_EXERCISE AIM:_ Below are some records. Write out the lines from the one containing "focal_mm: 6.86" to the last line, word for word, leaving out pictures.

[Collected data entries]
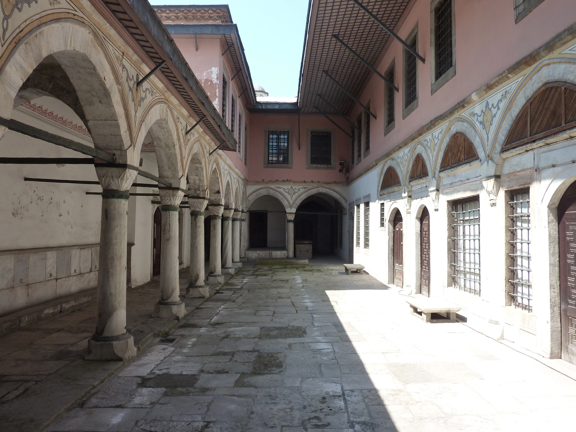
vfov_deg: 53.1
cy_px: 216
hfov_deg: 67.3
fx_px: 433
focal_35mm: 26
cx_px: 297
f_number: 4
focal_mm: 4.1
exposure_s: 1/250
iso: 125
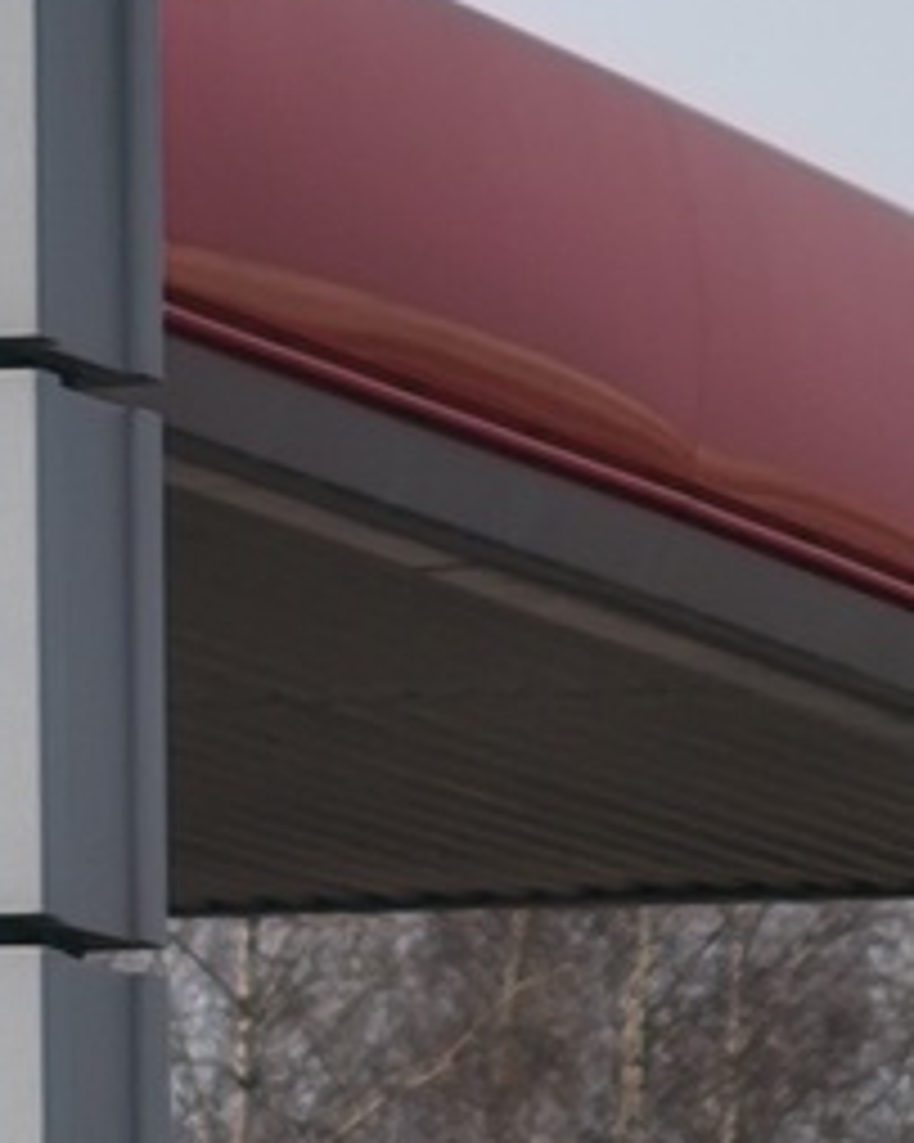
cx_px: -1049
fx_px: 15902
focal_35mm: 470
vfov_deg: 4.1
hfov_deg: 3.3
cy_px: -81
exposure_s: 1/500
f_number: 2
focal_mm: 8.8
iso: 50
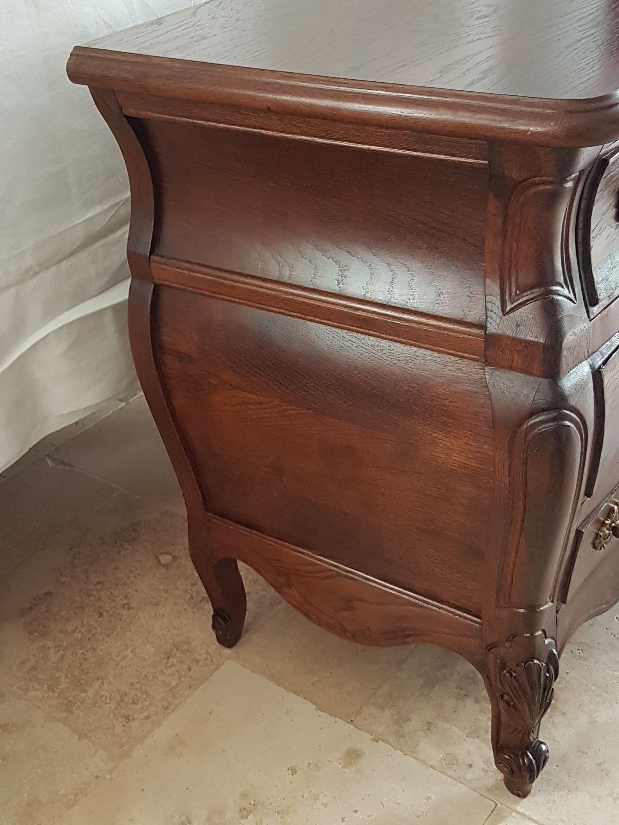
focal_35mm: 26
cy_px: 412
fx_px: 620
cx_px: 310
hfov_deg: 53.1
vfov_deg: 67.3
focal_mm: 4.2
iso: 160
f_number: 1.7
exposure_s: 1/50
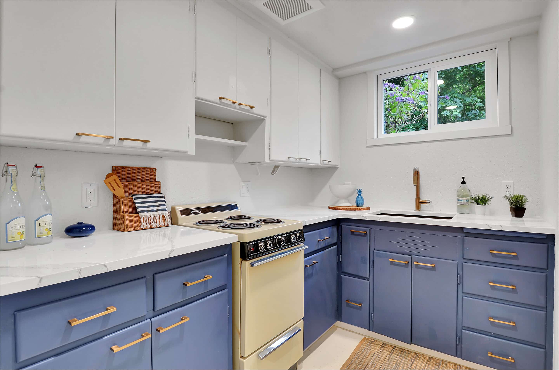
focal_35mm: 18
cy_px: 185
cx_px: 280
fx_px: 279
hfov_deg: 90.1
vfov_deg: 67.2
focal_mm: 12
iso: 200
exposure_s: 1/5
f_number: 9
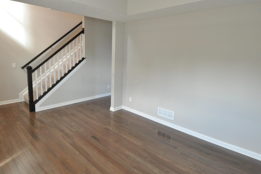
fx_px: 152
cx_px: 111
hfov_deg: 80.7
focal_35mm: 21
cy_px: 79
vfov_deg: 59.4
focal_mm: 12
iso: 1000
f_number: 6.3
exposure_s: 1/80
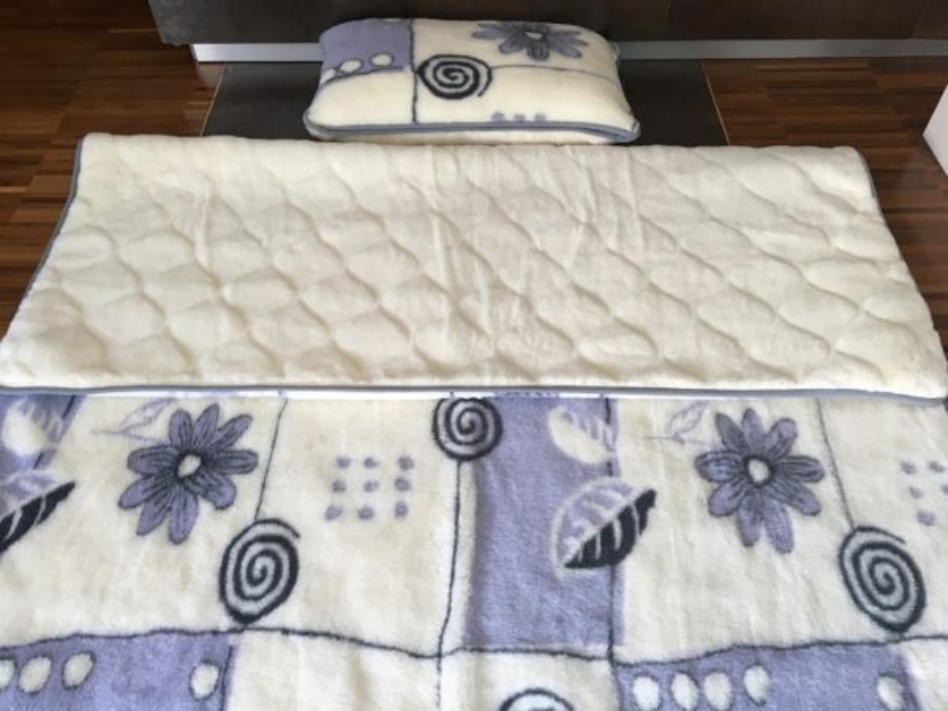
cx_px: 474
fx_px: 794
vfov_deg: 48.2
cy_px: 356
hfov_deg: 61.7
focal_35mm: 29
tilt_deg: -51.1
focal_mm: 4.15
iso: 80
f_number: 2.2
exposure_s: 1/33
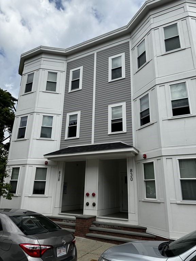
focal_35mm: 24
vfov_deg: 71.6
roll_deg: -1.4
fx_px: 181
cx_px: 98
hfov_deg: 56.8
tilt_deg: +19.3
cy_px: 130
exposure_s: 1/6211
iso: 80
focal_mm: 6.86
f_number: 1.78
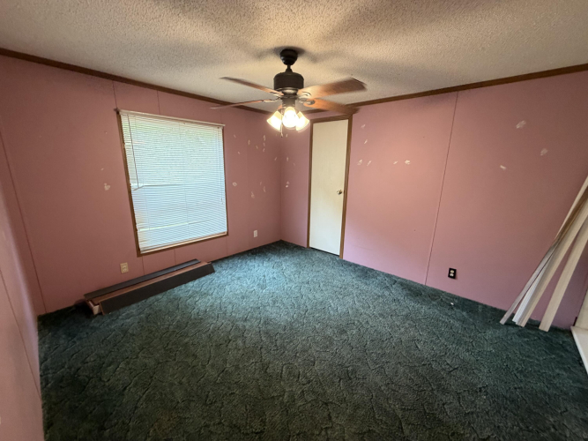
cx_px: 294
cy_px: 220
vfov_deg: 85.7
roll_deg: -1.8
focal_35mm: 14
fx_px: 238
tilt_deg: -14.2
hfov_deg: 102.1
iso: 250
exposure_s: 1/60
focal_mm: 2.22
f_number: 2.2
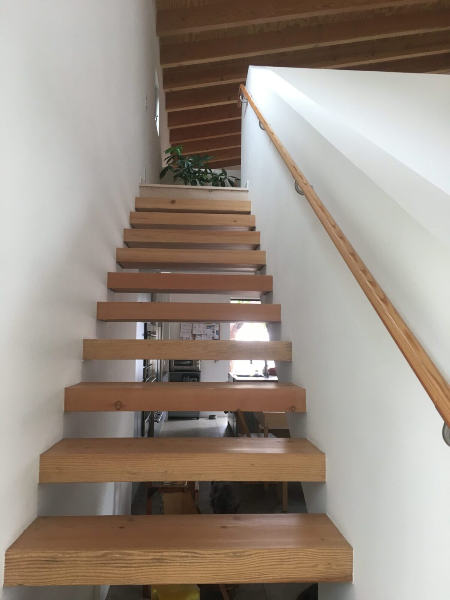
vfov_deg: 61.7
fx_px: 503
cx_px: 225
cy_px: 300
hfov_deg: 48.2
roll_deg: -0.6
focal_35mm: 29
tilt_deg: +4.8
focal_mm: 4.15
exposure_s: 1/30
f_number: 2.2
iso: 40
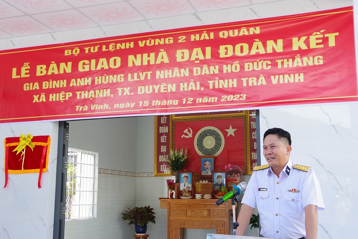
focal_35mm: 46
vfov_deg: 29.2
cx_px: 179
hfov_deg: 42.8
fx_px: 457
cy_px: 120
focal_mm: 31
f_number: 6.3
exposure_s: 1/100
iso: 400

_OUTPUT FOR THIS EXERCISE:_
focal_mm: 6.86
f_number: 1.78
cx_px: 294
cy_px: 220
vfov_deg: 85.7
roll_deg: -1.8
focal_35mm: 14
fx_px: 238
tilt_deg: -14.2
hfov_deg: 102.1
iso: 250
exposure_s: 1/60
focal_mm: 2.22
f_number: 2.2
vfov_deg: 61.7
fx_px: 503
cx_px: 225
cy_px: 300
hfov_deg: 48.2
roll_deg: -0.6
focal_35mm: 29
tilt_deg: +4.8
focal_mm: 4.15
exposure_s: 1/30
f_number: 2.2
iso: 40
focal_35mm: 46
vfov_deg: 29.2
cx_px: 179
hfov_deg: 42.8
fx_px: 457
cy_px: 120
focal_mm: 31
f_number: 6.3
exposure_s: 1/100
iso: 400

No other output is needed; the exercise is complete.